The results obtained in addition to the combinations opportunities previously calculated from results of classical interaction analyses, raised interesting considerations as to the number of combinations made possible in such a multiplayer system (Fig. 17).

Fig. 17
figure 17

Potential coordinator role for CCN proteins in complex signaling pathways. The scheme summarize the various interactions of extracellular matrix, and membrane CCN proteins which can interact with their different binding sites to proteins responsible to binding to coreceptors involved both in the negative or positive regulation of signaling pathways.

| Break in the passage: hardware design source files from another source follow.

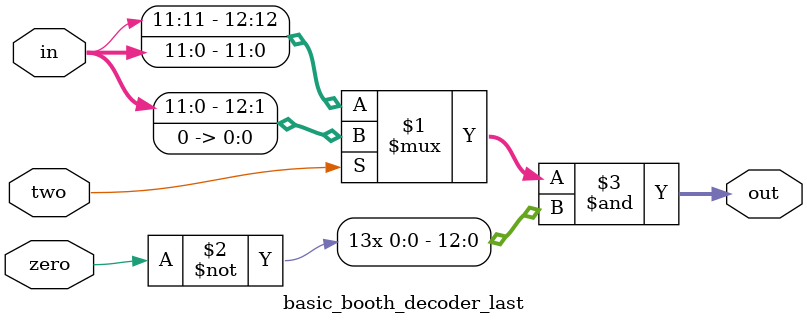
<source format=v>
`timescale 1ns / 1ps


module basic_booth_decoder(
    input zero,
    input two,
    input neg,
    input [11:0] in,
    output [12:0] out
    );
    assign out=((two? {in,1'b0}:{in[11],in})^{13{neg}})&{13{~zero}};
endmodule

module basic_booth_decoder_last(
    input zero,
    input two,
    input [11:0] in,
    output [12:0] out
    );
    assign out=((two? {in,1'b0}:{in[11],in}))&{13{~zero}};
endmodule

</source>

It is also shown that the CCN proteins can interact with themselves and can transduce signals within the cells where they can cross talk with internal signaling pathways. The central position of CCN proteins in the coordination of various complex signaling pathways accounts for its wide array of interconnections with many biological regulators, both in normal and pathological conditions

At this time, we have only considered the CCN concertos in which each of the six instrumentalists engage into specific sets of dialogues with the orchestra. All instrumentalists are present at the same time in the same room. We know that it is only a part of the puzzle, because of the spatiotemporal regulation to which they are submitted.

Rehearsals can provide clues about what happens when some of them are not present, or able to perform. The next stage will consist in identifying a conductor responsible for the coordination of all the regulatory factors performing together at various timings in the Fantastic Life Signaling Symphony.